Is it legal to play Varth this way?

RetroGameSpace is a transient caching reverse-proxy and does not host first-party copies of Varth. Game files are fetched on demand from publicly-accessible archives. You are responsible for compliance with your local laws and the bring-your-own-ROM principle.

How long does a full run of Varth take to complete?

A full credit run through all stages typically takes between 30 and 45 minutes depending on player skill and how many continues are used. Experienced players aiming for a no-continue clear can finish in roughly 30 minutes, while newcomers may spend longer due to lost lives and power-up resets.

Is Varth better played solo or with two players?

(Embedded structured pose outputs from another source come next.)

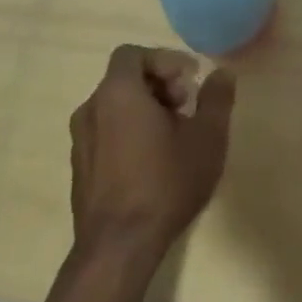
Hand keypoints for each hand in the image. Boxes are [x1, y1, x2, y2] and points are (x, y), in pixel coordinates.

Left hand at [69, 46, 235, 263]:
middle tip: (187, 107)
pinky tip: (152, 161)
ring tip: (173, 136)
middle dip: (159, 85)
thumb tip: (222, 74)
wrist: (118, 248)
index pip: (133, 54)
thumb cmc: (165, 183)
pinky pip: (105, 132)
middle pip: (125, 79)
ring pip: (115, 107)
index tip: (189, 82)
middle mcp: (91, 108)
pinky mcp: (79, 168)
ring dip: (145, 109)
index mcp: (118, 92)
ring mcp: (80, 140)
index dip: (164, 60)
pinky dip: (128, 132)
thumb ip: (216, 98)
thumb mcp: (207, 137)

Two-player cooperative mode is the recommended way to experience Varth in an arcade setting. Splitting enemy management between pilots reduces screen chaos and makes the game more approachable, while the shared strategy around bomb use adds a fun layer of teamwork. Solo play is still rewarding but noticeably more demanding.

What is the most common mistake new players make?

New players tend to leave their pods in the default forward position throughout the entire game. Learning to reposition pods to match the enemy formation — sideways for wide waves, forward for bosses — is the single biggest skill jump available and dramatically improves survivability and score.

Is Varth worth playing today for retro shooter fans?

Yes. The pod repositioning mechanic gives Varth a tactical identity that holds up, and the CPS-1 presentation remains clean and appealing. Players who enjoy mid-difficulty vertical shooters with meaningful power-up decisions will find it a satisfying and relatively accessible entry in the genre.